Matériel et méthodes : cette étude prospective observationnelle réalisée à partir de la base de données nationale danoise a analysé les décès survenus dans les 90 jours après PTH et PTG. Selon le lien entre le décès et la chirurgie, la relation était classée comme étant certaine, probable, possible ou peu probable.

Résultats : 13 775 PTH et PTG consécutives prises en charge selon un protocole RAC ont été inclues. La durée médiane de séjour était de 2 jours. Sur un total de 44 décès (0,3% du total), 28 (0,2%) avaient certainement ou probablement une relation avec la chirurgie et étaient considérés comme liés à la chirurgie. Les décès liés à la chirurgie étaient plus fréquents après PTH qu’après PTG (0,3% contre 0,1%, p=0,044), après une médiane de 14 jours (PTH) et 19 jours (PTG).  28 décès sont survenus entre J0 et J30. Sur les 16 autres décès, neuf ont été jugés possiblement liés et 7 étaient peu susceptibles d'être liés à la chirurgie et ont eu lieu à une médiane de 42 (PTH) et 61 jours (PTG) après la chirurgie. La cause de la dysfonction organique initiale la plus fréquente ayant entrainé le décès était pulmonaire (6/28) ou gastro-intestinale (6/28), tandis que la cause de décès la plus fréquente était pulmonaire (9/28) ou cardiaque (6/28). Dans cinq des sept décès liés improbables, la mortalité a été attribuée au cancer sous-jacent.
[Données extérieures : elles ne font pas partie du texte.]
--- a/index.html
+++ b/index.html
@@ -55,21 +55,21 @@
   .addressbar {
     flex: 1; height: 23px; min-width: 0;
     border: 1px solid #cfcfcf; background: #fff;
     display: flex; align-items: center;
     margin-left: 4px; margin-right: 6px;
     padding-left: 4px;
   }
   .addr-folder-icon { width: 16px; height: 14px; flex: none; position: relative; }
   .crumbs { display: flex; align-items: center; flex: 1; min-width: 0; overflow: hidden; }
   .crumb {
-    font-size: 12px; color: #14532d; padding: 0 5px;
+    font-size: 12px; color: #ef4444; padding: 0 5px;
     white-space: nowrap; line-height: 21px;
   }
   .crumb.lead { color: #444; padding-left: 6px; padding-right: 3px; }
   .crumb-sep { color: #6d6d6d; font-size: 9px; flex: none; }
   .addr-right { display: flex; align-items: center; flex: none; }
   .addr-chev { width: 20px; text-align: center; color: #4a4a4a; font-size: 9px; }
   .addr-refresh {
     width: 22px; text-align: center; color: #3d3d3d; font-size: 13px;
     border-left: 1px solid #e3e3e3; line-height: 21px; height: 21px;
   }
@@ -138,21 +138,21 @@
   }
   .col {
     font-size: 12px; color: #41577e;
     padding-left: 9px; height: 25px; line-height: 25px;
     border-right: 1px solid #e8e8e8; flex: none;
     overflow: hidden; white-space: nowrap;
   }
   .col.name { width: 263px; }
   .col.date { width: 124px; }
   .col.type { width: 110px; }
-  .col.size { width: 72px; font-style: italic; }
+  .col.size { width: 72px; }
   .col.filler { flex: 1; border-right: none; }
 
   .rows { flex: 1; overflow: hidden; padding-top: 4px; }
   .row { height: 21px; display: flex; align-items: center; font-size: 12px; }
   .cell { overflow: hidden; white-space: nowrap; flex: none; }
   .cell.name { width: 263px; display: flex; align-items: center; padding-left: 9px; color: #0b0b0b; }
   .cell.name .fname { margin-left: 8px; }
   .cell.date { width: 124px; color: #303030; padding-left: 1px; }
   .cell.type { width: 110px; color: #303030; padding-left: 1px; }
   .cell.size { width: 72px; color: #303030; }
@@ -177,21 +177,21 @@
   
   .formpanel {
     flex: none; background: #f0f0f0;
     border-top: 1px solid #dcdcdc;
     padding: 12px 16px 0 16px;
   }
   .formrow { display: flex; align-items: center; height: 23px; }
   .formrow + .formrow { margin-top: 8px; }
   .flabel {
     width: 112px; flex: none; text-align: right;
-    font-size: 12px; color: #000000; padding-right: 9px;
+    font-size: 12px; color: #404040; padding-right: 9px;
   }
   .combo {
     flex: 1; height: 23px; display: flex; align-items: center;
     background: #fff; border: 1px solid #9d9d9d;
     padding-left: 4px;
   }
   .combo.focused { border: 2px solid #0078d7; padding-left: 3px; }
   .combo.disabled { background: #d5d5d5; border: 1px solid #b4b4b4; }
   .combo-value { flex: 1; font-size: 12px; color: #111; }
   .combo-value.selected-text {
Conclusion des auteurs : la mortalité à 90 jours était de 0,3% après PTH et PTG, mais seulement 28 des 44 décès (64%) étaient liés à la chirurgie. Afin de pouvoir améliorer la sécurité et réduire la mortalité globale, outre la connaissance du taux global de mortalité et de la cause du décès, il est nécessaire de prendre en compte la cause de la défaillance d’organe initiale survenue après la chirurgie.

Commentaires

Ce que l’on savait avant l’étude : les études récentes rapportent une mortalité à J90 après PTH et PTG de 0,2 à 0,8% influencée par la technique anesthésique.
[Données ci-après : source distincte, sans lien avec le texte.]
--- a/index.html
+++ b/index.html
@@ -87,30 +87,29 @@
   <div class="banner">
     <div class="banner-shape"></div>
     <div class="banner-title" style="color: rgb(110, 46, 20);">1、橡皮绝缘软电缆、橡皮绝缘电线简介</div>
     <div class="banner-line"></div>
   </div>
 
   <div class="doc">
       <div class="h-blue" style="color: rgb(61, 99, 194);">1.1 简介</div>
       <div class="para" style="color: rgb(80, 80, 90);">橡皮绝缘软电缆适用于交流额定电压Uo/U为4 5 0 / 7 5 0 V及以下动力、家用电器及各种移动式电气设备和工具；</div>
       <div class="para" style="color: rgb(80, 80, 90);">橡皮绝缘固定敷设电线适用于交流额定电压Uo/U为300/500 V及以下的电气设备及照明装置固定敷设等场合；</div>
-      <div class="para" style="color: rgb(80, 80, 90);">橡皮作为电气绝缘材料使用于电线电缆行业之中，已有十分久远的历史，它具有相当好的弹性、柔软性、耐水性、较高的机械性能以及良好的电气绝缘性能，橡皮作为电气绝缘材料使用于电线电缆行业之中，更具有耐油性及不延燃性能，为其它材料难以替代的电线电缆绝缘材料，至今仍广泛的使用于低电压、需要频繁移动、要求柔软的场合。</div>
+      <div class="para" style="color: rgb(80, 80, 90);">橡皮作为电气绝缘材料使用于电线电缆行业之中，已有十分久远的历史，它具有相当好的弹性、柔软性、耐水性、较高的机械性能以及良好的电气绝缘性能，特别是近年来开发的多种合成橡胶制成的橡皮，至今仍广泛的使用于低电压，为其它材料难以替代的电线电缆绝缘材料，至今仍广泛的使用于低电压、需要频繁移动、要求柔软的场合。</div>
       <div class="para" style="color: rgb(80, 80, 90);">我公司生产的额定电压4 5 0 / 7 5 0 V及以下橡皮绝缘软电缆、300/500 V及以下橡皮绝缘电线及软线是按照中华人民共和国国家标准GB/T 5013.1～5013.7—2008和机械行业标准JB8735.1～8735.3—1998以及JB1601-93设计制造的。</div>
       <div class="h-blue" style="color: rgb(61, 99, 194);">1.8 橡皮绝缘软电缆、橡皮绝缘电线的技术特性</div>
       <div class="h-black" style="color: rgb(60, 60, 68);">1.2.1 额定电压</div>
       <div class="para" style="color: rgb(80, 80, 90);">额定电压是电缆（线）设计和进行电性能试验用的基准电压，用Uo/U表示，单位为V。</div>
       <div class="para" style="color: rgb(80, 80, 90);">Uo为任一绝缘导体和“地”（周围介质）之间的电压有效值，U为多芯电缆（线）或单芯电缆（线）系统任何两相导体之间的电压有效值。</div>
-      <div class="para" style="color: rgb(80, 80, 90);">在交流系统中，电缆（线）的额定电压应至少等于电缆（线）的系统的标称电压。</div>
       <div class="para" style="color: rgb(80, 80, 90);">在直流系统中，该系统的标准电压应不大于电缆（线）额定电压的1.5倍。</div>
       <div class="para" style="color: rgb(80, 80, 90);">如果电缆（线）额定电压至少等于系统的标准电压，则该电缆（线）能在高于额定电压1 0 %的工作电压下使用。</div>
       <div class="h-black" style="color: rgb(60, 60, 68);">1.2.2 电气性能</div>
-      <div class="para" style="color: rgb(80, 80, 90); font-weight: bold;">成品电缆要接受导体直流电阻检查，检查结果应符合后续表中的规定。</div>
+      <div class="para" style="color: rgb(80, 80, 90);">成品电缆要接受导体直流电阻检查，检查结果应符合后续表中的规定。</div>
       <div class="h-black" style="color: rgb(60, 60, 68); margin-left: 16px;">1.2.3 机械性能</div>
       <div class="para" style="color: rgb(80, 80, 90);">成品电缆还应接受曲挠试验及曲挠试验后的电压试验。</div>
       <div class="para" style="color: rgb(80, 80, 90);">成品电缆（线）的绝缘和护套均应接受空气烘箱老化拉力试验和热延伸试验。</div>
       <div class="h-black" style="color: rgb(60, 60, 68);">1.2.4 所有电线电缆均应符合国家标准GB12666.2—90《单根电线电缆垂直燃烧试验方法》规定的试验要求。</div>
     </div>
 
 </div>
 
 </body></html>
Ce qu’apporte cette étude : cette étude s’est intéressée spécifiquement à la mortalité après PTH et PTG prise en charge dans un programme RAC  en nous rapportant un taux plutôt bas. L’autre intérêt est l’analyse non seulement de la cause des décès mais surtout de la cause de la défaillance   d’organe initiale. Les limitations de l’étude est qu’elle a été faite à partir des certificats de décès et non d’autopsies et que la période retenue de 90 jours (recommandée par l’European Perioperative Clinical Outcome) est relativement longue, la majorité des décès imputables à la chirurgie étant survenus dans les 30 jours.